(GIVEN DATA)

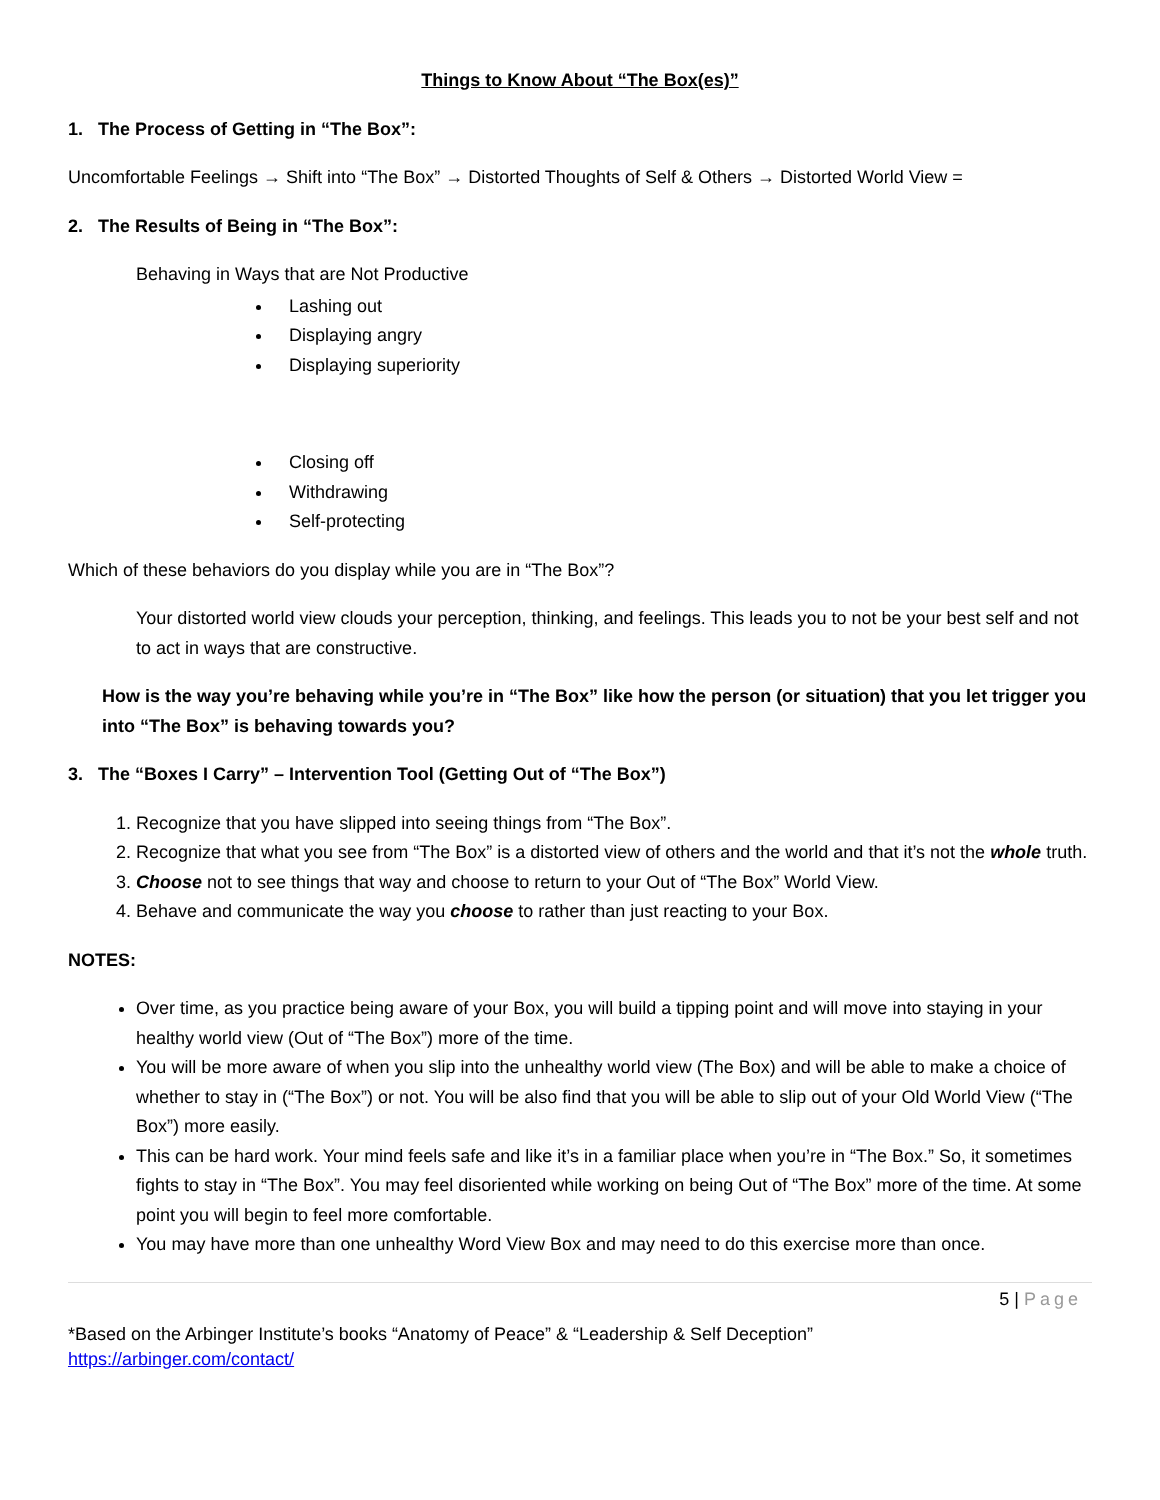Things to Know About “The Box(es)”
1. The Process of Getting in “The Box”:
Uncomfortable Feelings → Shift into “The Box” → Distorted Thoughts of Self & Others → Distorted World View =
2. The Results of Being in “The Box”:
Behaving in Ways that are Not Productive
Lashing out
Displaying angry
Displaying superiority
Closing off
Withdrawing
Self-protecting
Which of these behaviors do you display while you are in “The Box”?
Your distorted world view clouds your perception, thinking, and feelings. This leads you to not be your best self and not to act in ways that are constructive.
How is the way you’re behaving while you’re in “The Box” like how the person (or situation) that you let trigger you into “The Box” is behaving towards you?
3. The “Boxes I Carry” – Intervention Tool (Getting Out of “The Box”)
1. Recognize that you have slipped into seeing things from “The Box”.
2. Recognize that what you see from “The Box” is a distorted view of others and the world and that it’s not the whole truth.
3. Choose not to see things that way and choose to return to your Out of “The Box” World View.
4. Behave and communicate the way you choose to rather than just reacting to your Box.
NOTES:
Over time, as you practice being aware of your Box, you will build a tipping point and will move into staying in your healthy world view (Out of “The Box”) more of the time.
You will be more aware of when you slip into the unhealthy world view (The Box) and will be able to make a choice of whether to stay in (“The Box”) or not. You will be also find that you will be able to slip out of your Old World View (“The Box”) more easily.
This can be hard work. Your mind feels safe and like it’s in a familiar place when you’re in “The Box.” So, it sometimes fights to stay in “The Box”. You may feel disoriented while working on being Out of “The Box” more of the time. At some point you will begin to feel more comfortable.
You may have more than one unhealthy Word View Box and may need to do this exercise more than once.
5 | Page
*Based on the Arbinger Institute’s books “Anatomy of Peace” & “Leadership & Self Deception”
https://arbinger.com/contact/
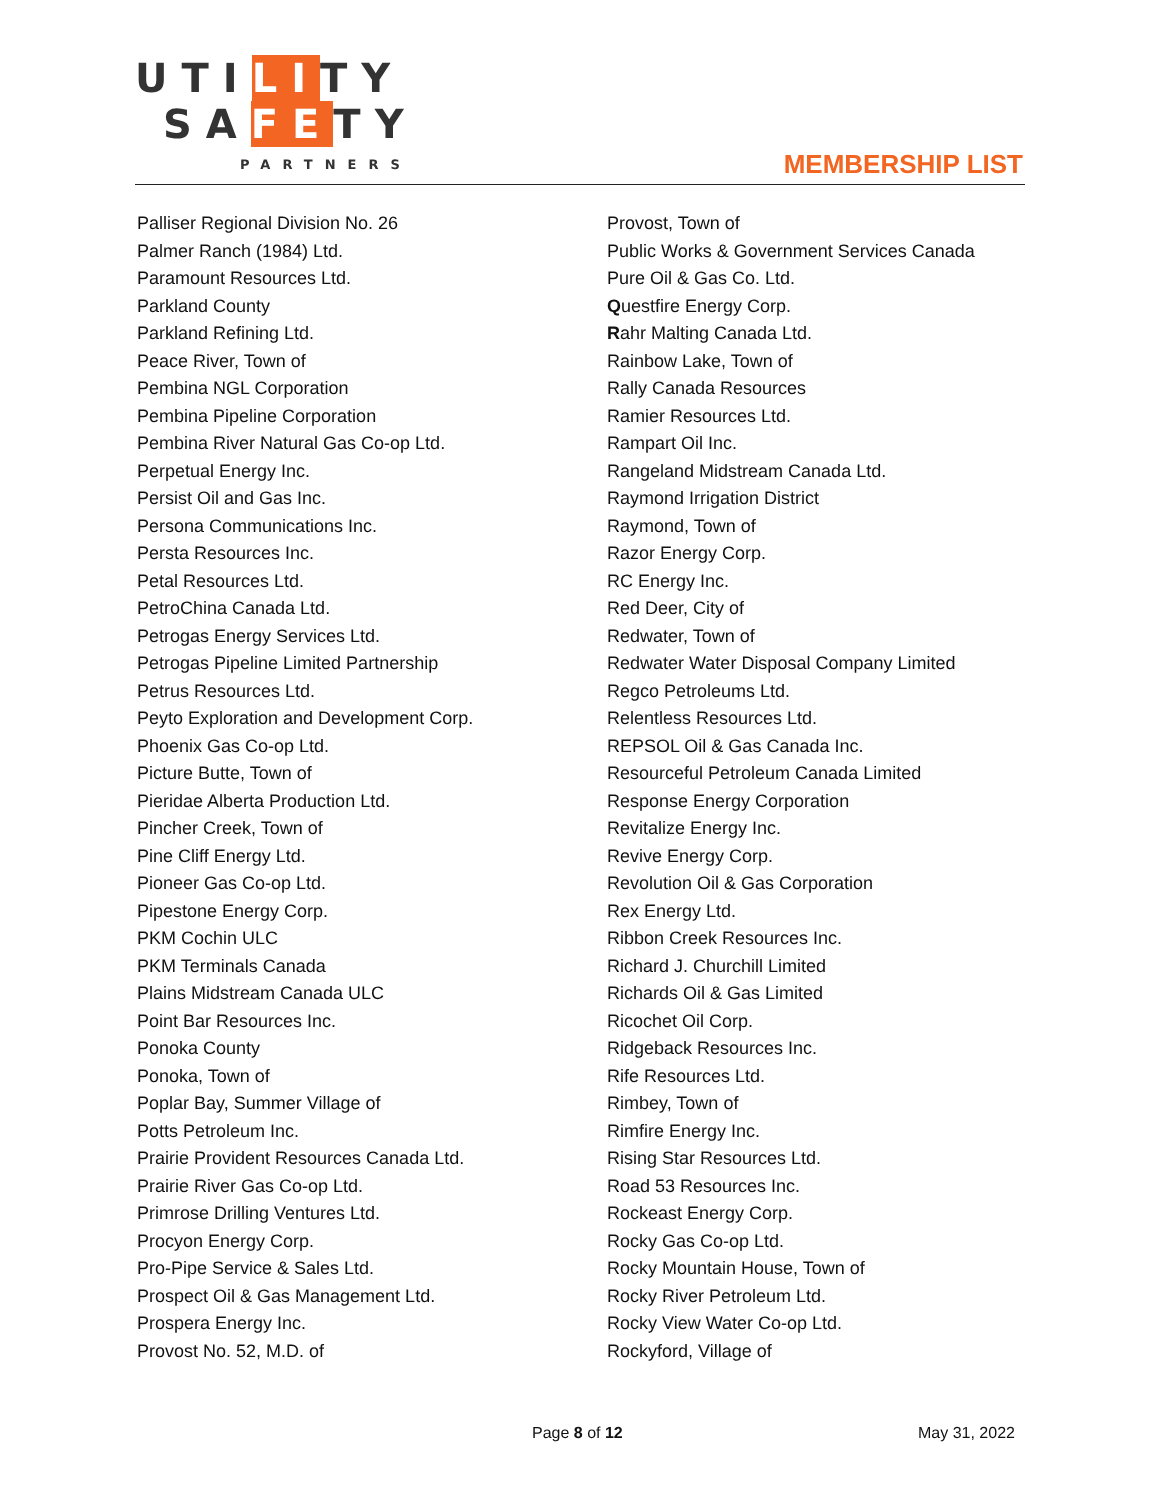UTILITY
SAFETY
PARTNERS
MEMBERSHIP LIST
Palliser Regional Division No. 26
Palmer Ranch (1984) Ltd.
Paramount Resources Ltd.
Parkland County
Parkland Refining Ltd.
Peace River, Town of
Pembina NGL Corporation
Pembina Pipeline Corporation
Pembina River Natural Gas Co-op Ltd.
Perpetual Energy Inc.
Persist Oil and Gas Inc.
Persona Communications Inc.
Persta Resources Inc.
Petal Resources Ltd.
PetroChina Canada Ltd.
Petrogas Energy Services Ltd.
Petrogas Pipeline Limited Partnership
Petrus Resources Ltd.
Peyto Exploration and Development Corp.
Phoenix Gas Co-op Ltd.
Picture Butte, Town of
Pieridae Alberta Production Ltd.
Pincher Creek, Town of
Pine Cliff Energy Ltd.
Pioneer Gas Co-op Ltd.
Pipestone Energy Corp.
PKM Cochin ULC
PKM Terminals Canada
Plains Midstream Canada ULC
Point Bar Resources Inc.
Ponoka County
Ponoka, Town of
Poplar Bay, Summer Village of
Potts Petroleum Inc.
Prairie Provident Resources Canada Ltd.
Prairie River Gas Co-op Ltd.
Primrose Drilling Ventures Ltd.
Procyon Energy Corp.
Pro-Pipe Service & Sales Ltd.
Prospect Oil & Gas Management Ltd.
Prospera Energy Inc.
Provost No. 52, M.D. of
Provost, Town of
Public Works & Government Services Canada
Pure Oil & Gas Co. Ltd.
Questfire Energy Corp.
Rahr Malting Canada Ltd.
Rainbow Lake, Town of
Rally Canada Resources
Ramier Resources Ltd.
Rampart Oil Inc.
Rangeland Midstream Canada Ltd.
Raymond Irrigation District
Raymond, Town of
Razor Energy Corp.
RC Energy Inc.
Red Deer, City of
Redwater, Town of
Redwater Water Disposal Company Limited
Regco Petroleums Ltd.
Relentless Resources Ltd.
REPSOL Oil & Gas Canada Inc.
Resourceful Petroleum Canada Limited
Response Energy Corporation
Revitalize Energy Inc.
Revive Energy Corp.
Revolution Oil & Gas Corporation
Rex Energy Ltd.
Ribbon Creek Resources Inc.
Richard J. Churchill Limited
Richards Oil & Gas Limited
Ricochet Oil Corp.
Ridgeback Resources Inc.
Rife Resources Ltd.
Rimbey, Town of
Rimfire Energy Inc.
Rising Star Resources Ltd.
Road 53 Resources Inc.
Rockeast Energy Corp.
Rocky Gas Co-op Ltd.
Rocky Mountain House, Town of
Rocky River Petroleum Ltd.
Rocky View Water Co-op Ltd.
Rockyford, Village of
Page 8 of 12 May 31, 2022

(End GIVEN DATA)

- **DESCRIPTION OF THE TASK**:
Please copy only the lines from the one with "Revive Energy Corp." through the final line of the records above, both ends included.

- **OUTPUT OF THE TASK**:
Revive Energy Corp.
Revolution Oil & Gas Corporation
Rex Energy Ltd.
Ribbon Creek Resources Inc.
Richard J. Churchill Limited
Richards Oil & Gas Limited
Ricochet Oil Corp.
Ridgeback Resources Inc.
Rife Resources Ltd.
Rimbey, Town of
Rimfire Energy Inc.
Rising Star Resources Ltd.
Road 53 Resources Inc.
Rockeast Energy Corp.
Rocky Gas Co-op Ltd.
Rocky Mountain House, Town of
Rocky River Petroleum Ltd.
Rocky View Water Co-op Ltd.
Rockyford, Village of
Page 8 of 12 May 31, 2022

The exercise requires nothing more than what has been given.